You might wonder about the ideal waiting period before you try to conceive again. Unfortunately, there is no official consensus on it.
“For some women, this period should return within four to six weeks after the miscarriage. If you have had an early miscarriage, and unless advised otherwise by your doctor, you may begin trying after you have had your first period. The important thing is that you need to be ready, not just physically but also emotionally. Some women might be advised to wait due to medical reasons such as second-trimester loss, molar pregnancy, complications with the curettage procedure, etc,” explained Dr Sathe.
This can play an important role in your next pregnancy. More than 70 per cent of early miscarriages are caused by embryo aneuploidy (where there are more or less than the normal quota of 46 chromosomes). The risk of a chromosomal abnormality in the embryo and of miscarriage increases with age.
“After the age of 40, more than one-third of all pregnancies end in miscarriage. Uterine anomalies such as fibroids, adhesions, or polyps may also result in miscarriage if left undiagnosed and untreated. Congenital uterine malformations such as a uterine septum or double uterus may be associated with recurrent pregnancy loss. Women with poorly controlled diabetes, obesity, Polycystic Ovarian Syndrome (PCOS), and Luteal Phase Deficiency have a higher risk of miscarriage,” she explained.

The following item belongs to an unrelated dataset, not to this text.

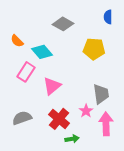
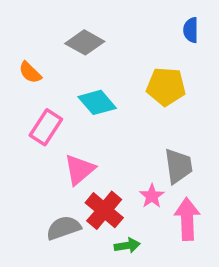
gray diamond: (63, 24) -> (85, 42), moved
cyan diamond: (42, 52) -> (97, 102), moved
pink triangle: (52, 86) -> (79, 170), moved
gray semicircle: (22, 118) -> (64, 228), moved

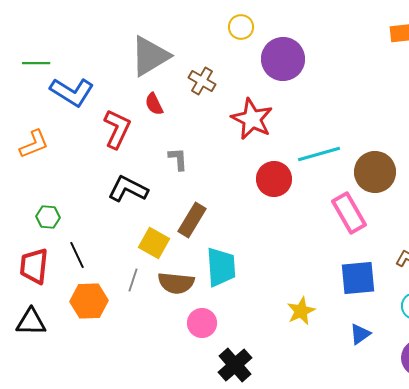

She added, “Abnormal blood clotting in the small placental blood vessels may result in RPL. Factor V Leiden, Prothrombin Gene Mutation, Antithrombin III and Plasminogen Activator Inhibitor-1 are genetically determined factors that may increase the risk of miscarriage. Women with Antiphospholipid Syndrome (APLA) and Thrombophilias are at a higher risk of miscarriage and even pregnancy-related complications like hypertension, growth restriction, and sudden foetal demise.”
“It can take a while to recover physically and emotionally after a miscarriage. How long it takes to recover physically depends on how far along you were in your pregnancy, the treatment you need and whether or not you had any complications. After your miscarriage, you experience discomfort, cramps and bleeding for up to 2 weeks. There is a risk of heavy bleeding. Sometimes, some pregnancy tissue remains behind in the womb and unless cleared by a check curettage, it can lead to infection. It is important to consult with your gynaecologist in order to prevent the complications that can arise during or after a miscarriage,” recommended Dr Sathe.
Doing some lifestyle shifts can actually help in avoiding miscarriages. Here 6 important tips:
1. Take the tests recommended by your doctor to try and identify the underlying cause of the miscarriage. Doing so will help you take the necessary steps to avoid a miscarriage in the future.
2. Pay attention to your physical, mental, and emotional well-being. Try to overcome the stress and depression that may have occurred due to your miscarriage. Seek help from a counsellor if required.
3. Maintain a healthy diet and exercise on a regular basis.
4. Begin folic acid supplementation before attempting another pregnancy.
5. Stop smoking, cut down on caffeine and alcohol, and maintain an optimum weight.
6. Drink enough water.
“Moreover, have an optimistic approach and take care of your overall well-being,” concluded Dr Sathe.
A miscarriage can be tough on the body and mind but a little vigilance can go a long way in encouraging you to try again.